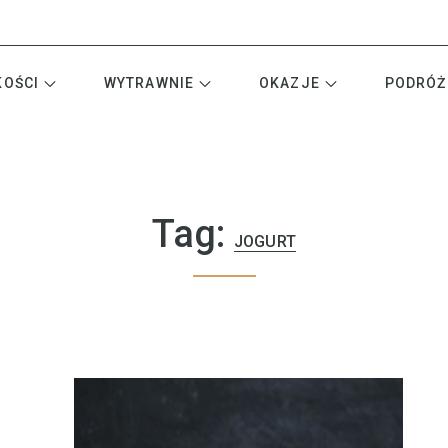
KOŚCI
WYTRAWNIE
OKAZJE
PODRÓŻ
Tag:
JOGURT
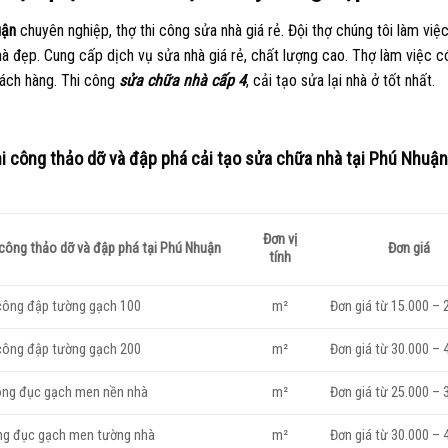
uận
chuyên nghiệp, thợ thi công sửa nhà giá rẻ. Đội thợ chúng tôi làm việc
hà đẹp. Cung cấp dịch vụ sửa nhà giá rẻ, chất lượng cao. Thợ làm việc c
ách hàng. Thi công
sửa chữa nhà cấp 4
, cải tạo sửa lại nhà ở tốt nhất.
hi công thảo dỡ và đập phá cải tạo sửa chữa nhà tại Phú Nhuận
Đơn vị
 công thảo dỡ và đập phá tại Phú Nhuận
Đơn giá
tính
 công đập tường gạch 100
m²
Đơn giá từ 15.000 – 
 công đập tường gạch 200
m²
Đơn giá từ 30.000 – 
công đục gạch men nền nhà
m²
Đơn giá từ 25.000 – 
ông đục gạch men tường nhà
m²
Đơn giá từ 30.000 – 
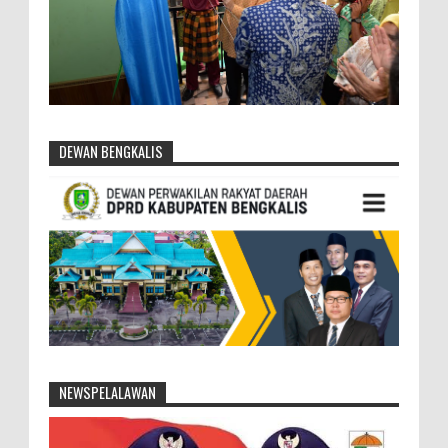
DEWAN BENGKALIS
NEWSPELALAWAN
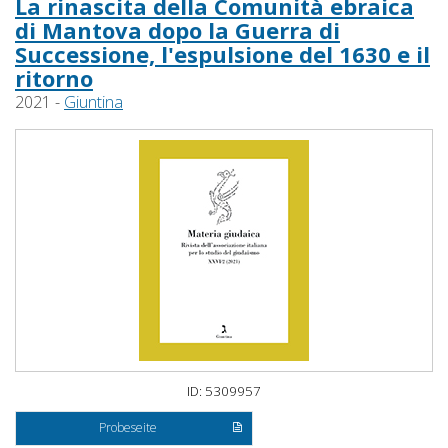
La rinascita della Comunità ebraica
di Mantova dopo la Guerra di
Successione, l'espulsione del 1630 e il
ritorno
2021 -
Giuntina
ID: 5309957
Probeseite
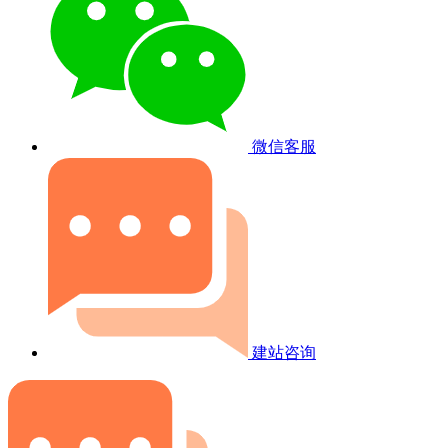
微信客服
建站咨询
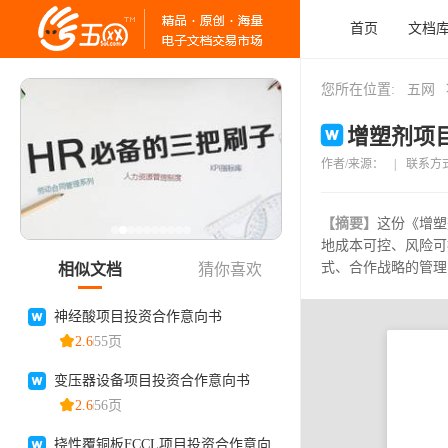
首页
文档
您所在位置:
五网
增塑剂项目
作者/来源：
|
联系方
【摘要】
这份《增塑
地成本可控、风险可
式、合作战略的管理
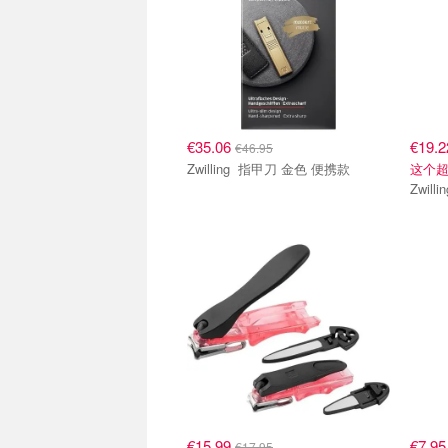
€35.06
€19.
€46.95
Zwilling 指甲刀 金色 便携款
这个
€15.99
€7.9
€17.95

**Assignment:** Would you show each line of the listing above that has the string "tường"?

**Reply:**
 công đập tường gạch 100
 công đập tường gạch 200
ông đục gạch men tường nhà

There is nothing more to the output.